- Page excerpt
The Crooner On The Crescent



(The above photo showing a section of The Crescent in downtown Ogdensburg courtesy of Ogdensburg native Ted Como-then a staff reporter at the Ogdensburg Journal-now living in Tennessee.)


There used to be a section in the downtown where I grew up known as The Crescent as it followed the bend of the river running along just below. At one end of The Crescent it flowed underneath a bridge merging with another river.

Back then the bridge provided access to the downtown. Going one way brought people into the shopping district. The other way brought them to additional shopping options-just not as many. The Crescent led walkers and drivers and the curious to the downtown in a back sort of way. The Crescent wasn't the heart of the downtown. It ran parallel to that thriving downtown full of tall and mighty brick buildings housing shoe stores, department stores, clothing stores, furniture stores, jewelry stores, hardware stores, five and dimes with soda fountains, a photo shop where you could bring your rolls of film to be developed and the top tunes of the day were available on 45s and record albums were displayed in bins one right after another. There was a milliner's shop with a winding stairway leading to its door and pharmacies and a fresh fruit store-banks and diners and restaurants and a newspaper; movie theatres, apartments, offices, grand hotels, an army-navy store, a pool hall, pubs, a sweet little bookstore, an amazing soda fountain with those round tables and wrought-iron chairs and creamy sodas and real milkshakes served with containers holding more of the thick, delicious drink enabling you to refill your glass more than once and coke served on ice in what has become vintage coke glasses. In front of the soda fountain there was a smoke shop complete with cigarettes and fine cigars as well as newspapers from all around the country and magazines. There was something about the smell of all that newsprint mingling with pipe tobacco in that area with its tile floor and overhead fans. One might expect to find Humphrey Bogart standing at the glass counter, about to buy a pack of Camels.

- Text extracted from each page

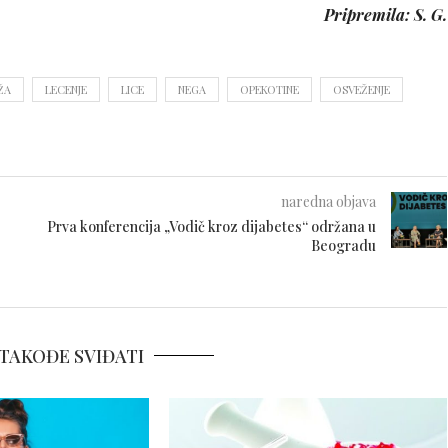
Pripremila: S. G.
ŽA
LECENJE
LICE
NEGA
OPEKOTINE
OSVEŽENJE
naredna objava
Prva konferencija „Vodič kroz dijabetes“ održana u
Beogradu
TAKOĐE SVIĐATI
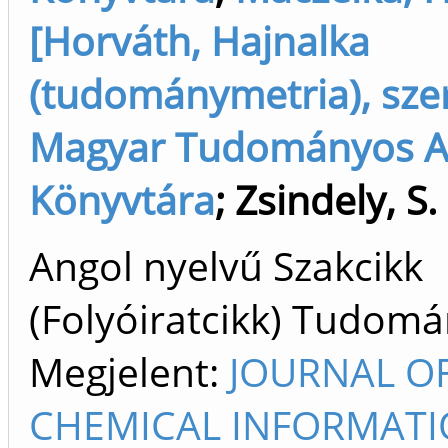
[Horváth, Hajnalka
(tudománymetria), sze
Magyar Tudományos 
Könyvtára
;
Zsindely, S.
Angol nyelvű Szakcikk
(Folyóiratcikk) Tudom
Megjelent:
JOURNAL O
CHEMICAL INFORMAT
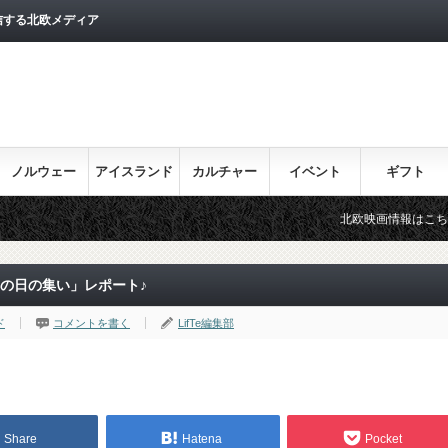
信する北欧メディア
ノルウェー
アイスランド
カルチャー
イベント
ギフト
北欧映画情報はこちら♪
目
ンの日の集い」レポート♪
ド
コメントを書く
LifTe編集部
Share
Hatena
Pocket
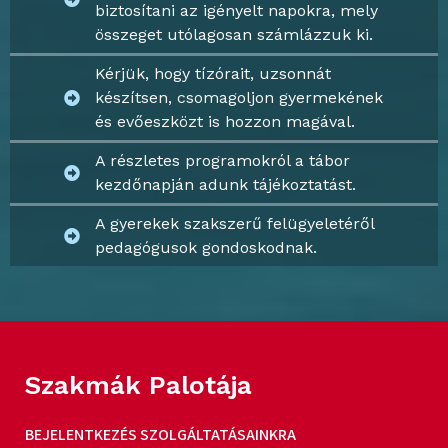
biztosítani az igényelt napokra, mely
összeget utólagosan számlázzuk ki.
Kérjük, hogy tízórait, uzsonnát
készítsen, csomagoljon gyermekének
és evőeszközt is hozzon magával.
A részletes programokról a tábor
kezdőnapján adunk tájékoztatást.
A gyerekek szakszerű felügyeletéről
pedagógusok gondoskodnak.
Szakmák Palotája
BEJELENTKEZÉS SZOLGÁLTATÁSAINKRA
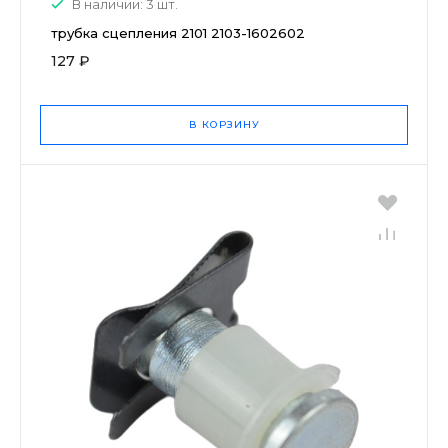
В наличии: 3 шт.
трубка сцепления 2101 2103-1602602
127 ₽
В КОРЗИНУ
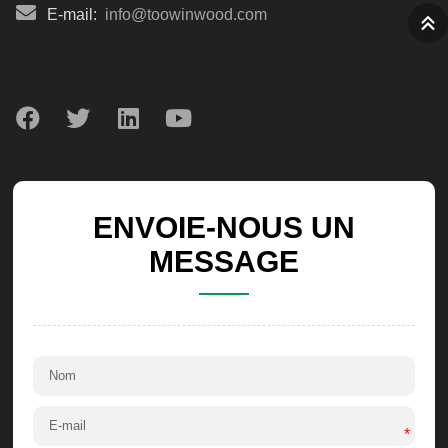
E-mail:
info@toowinwood.com
ENVOIE-NOUS UN
MESSAGE
*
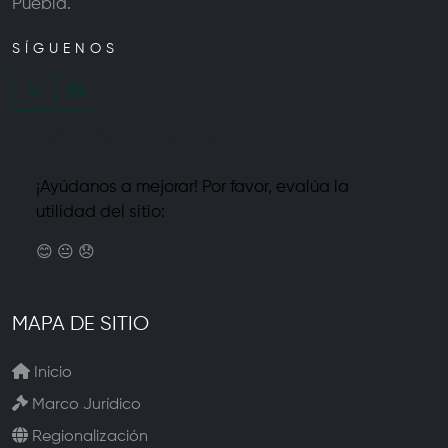
Puebla.
SÍGUENOS
EVALUACIÓN DEL SITIO
¡Ayúdanos a mejorar! Por favor, evalúa la
utilidad del sitio:
😊
😐
😞
MAPA DE SITIO
Inicio
Marco Jurídico
Regionalización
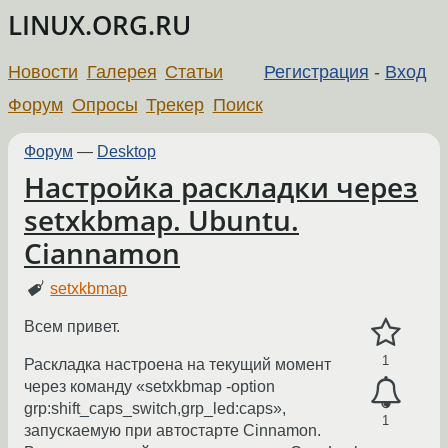
LINUX.ORG.RU
Новости
Галерея
Статьи
Регистрация
-
Вход
Форум
Опросы
Трекер
Поиск
Форум
—
Desktop
Настройка раскладки через
setxkbmap. Ubuntu.
Ciannamon
setxkbmap
Всем привет.
1
Раскладка настроена на текущий момент
через команду «setxkbmap -option
grp:shift_caps_switch,grp_led:caps»,
1
запускаемую при автостарте Cinnamon.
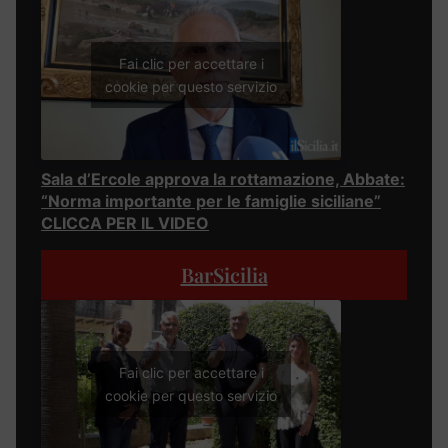
Fai clic per accettare i
cookie per questo servizio
Sala d’Ercole approva la rottamazione, Abbate:
“Norma importante per le famiglie siciliane”
CLICCA PER IL VIDEO
BarSicilia
Fai clic per accettare i
cookie per questo servizio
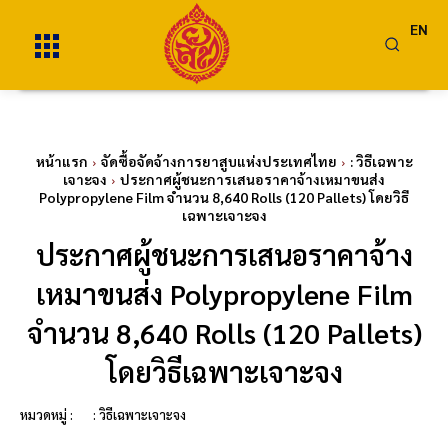
EN
หน้าแรก
จัดซื้อจัดจ้างการยาสูบแห่งประเทศไทย
: วิธีเฉพาะ
เจาะจง
ประกาศผู้ชนะการเสนอราคาจ้างเหมาขนส่ง
Polypropylene Film จำนวน 8,640 Rolls (120 Pallets) โดยวิธี
เฉพาะเจาะจง
ประกาศผู้ชนะการเสนอราคาจ้าง
เหมาขนส่ง Polypropylene Film
จำนวน 8,640 Rolls (120 Pallets)
โดยวิธีเฉพาะเจาะจง
หมวดหมู่ :
: วิธีเฉพาะเจาะจง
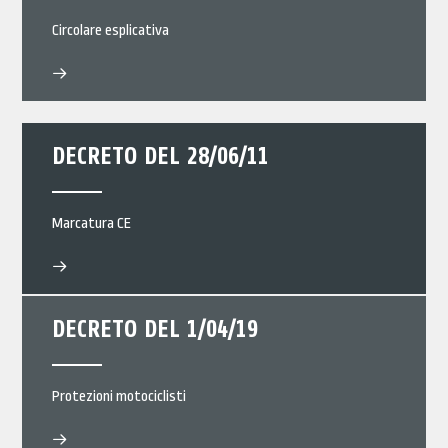
Circolare esplicativa
DECRETO DEL 28/06/11
Marcatura CE
DECRETO DEL 1/04/19
Protezioni motociclisti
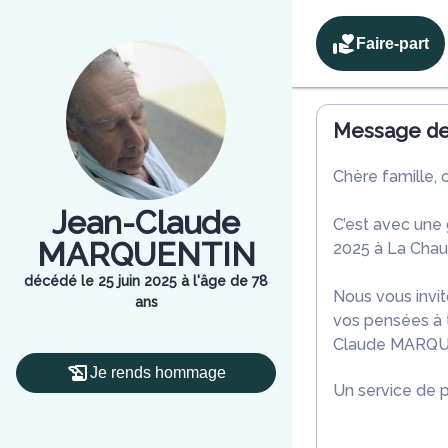
Faire-part
Message de 
Chère famille, 
Jean-Claude
C’est avec une
MARQUENTIN
2025 à La Chau
décédé le 25 juin 2025 à l'âge de 78
Nous vous invit
ans
vos pensées à t
Claude MARQU
Je rends hommage
Un service de 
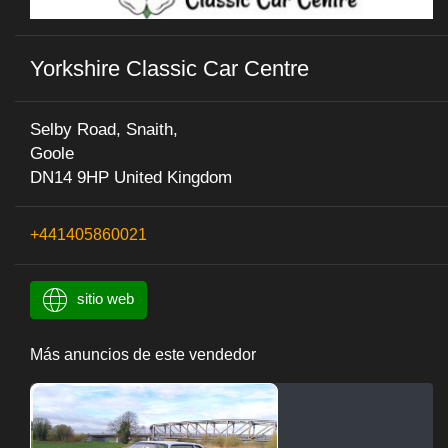
Yorkshire Classic Car Centre
Selby Road, Snaith,
Goole
DN14 9HP United Kingdom
+441405860021
sitio web
Más anuncios de este vendedor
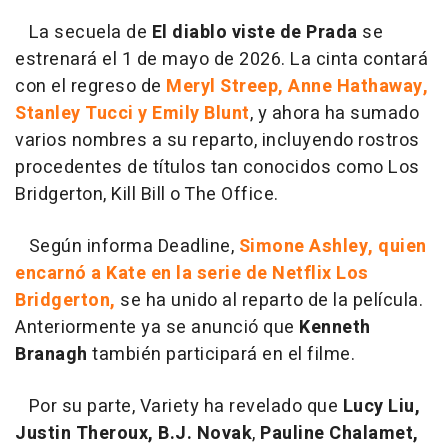
La secuela de
El diablo viste de Prada
se
estrenará el 1 de mayo de 2026. La cinta contará
con el regreso de
Meryl Streep, Anne Hathaway,
Stanley Tucci y Emily Blunt
, y ahora ha sumado
varios nombres a su reparto, incluyendo rostros
procedentes de títulos tan conocidos como Los
Bridgerton, Kill Bill o The Office.
Según informa Deadline,
Simone Ashley, quien
encarnó a Kate en la serie de Netflix Los
Bridgerton,
se ha unido al reparto de la película.
Anteriormente ya se anunció que
Kenneth
Branagh
también participará en el filme.
Por su parte, Variety ha revelado que
Lucy Liu,
Justin Theroux, B.J. Novak
,
Pauline Chalamet,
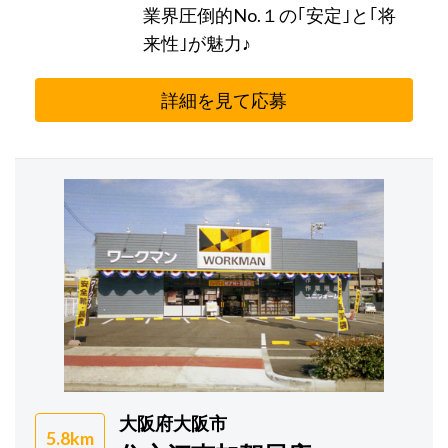
業界圧倒的No.１の｢安定｣と｢将
来性｣が魅力♪
詳細を見て応募
大阪府大阪市
5.8km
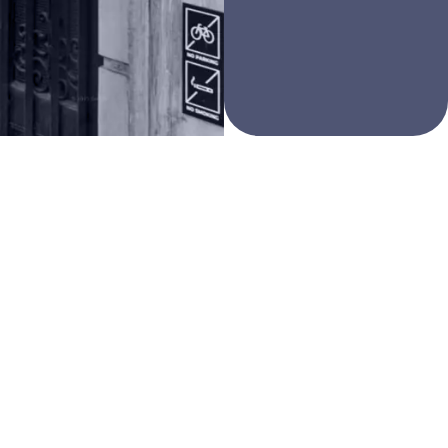
Hans Bousie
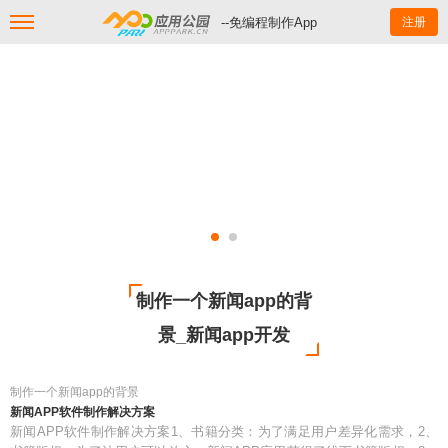
--免编程制作App
注册
制作一个新闻app的背
景_新闻app开发
制作一个新闻app的背景
新闻APP软件制作解决方案
新闻APP软件制作解决方案1、书籍分类：为了满足用户差异化需求，2、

- Exercise set
(1) Translate this sentence from the text about The Crescent into Spanish: "Back then the bridge provided access to the downtown."
(2) In the text about The Crescent, rewrite the paragraph beginning "Back then the bridge provided access" as a bulleted list that keeps its main facts.
(3) Summarize the text about The Crescent in two sentences.
These lines come from a different source than the text about The Crescent.

- Task answers
(1) En aquel entonces, el puente daba acceso al centro.

(2)
- The bridge gave access to the downtown. One direction led into the shopping district, and the other led to additional but fewer shopping options.
- The Crescent led walkers, drivers and the curious to the downtown in a back sort of way. It was not the heart of the downtown but ran parallel to it.
- The thriving downtown was full of tall brick buildings. They held shoe, department, clothing, furniture, jewelry and hardware stores, five and dimes with soda fountains, and a photo shop that developed film and sold 45s and record albums.
- There were also:
  - a milliner's shop reached by a winding stairway
  - pharmacies and a fresh fruit store
  - banks, diners, restaurants and a newspaper
  - movie theaters, apartments, offices and grand hotels
  - an army-navy store, a pool hall, pubs and a small bookstore
- A soda fountain had round tables and wrought-iron chairs. It served creamy sodas, real milkshakes with extra in a container for refills, and coke on ice in what are now vintage coke glasses.
- In front of the soda fountain was a smoke shop with a tile floor and overhead fans. It sold cigarettes, fine cigars, newspapers from around the country and magazines.
- The smell of newsprint and pipe tobacco there made it seem that Humphrey Bogart might be standing at the glass counter buying Camels.

(3) The Crescent was a section of the downtown where the writer grew up, named for the way it followed the bend of a river, and it led people to the downtown by a back route rather than being its heart. The main downtown it ran parallel to was full of tall brick buildings housing many kinds of stores, restaurants, theaters and hotels, along with a soda fountain and a smoke shop.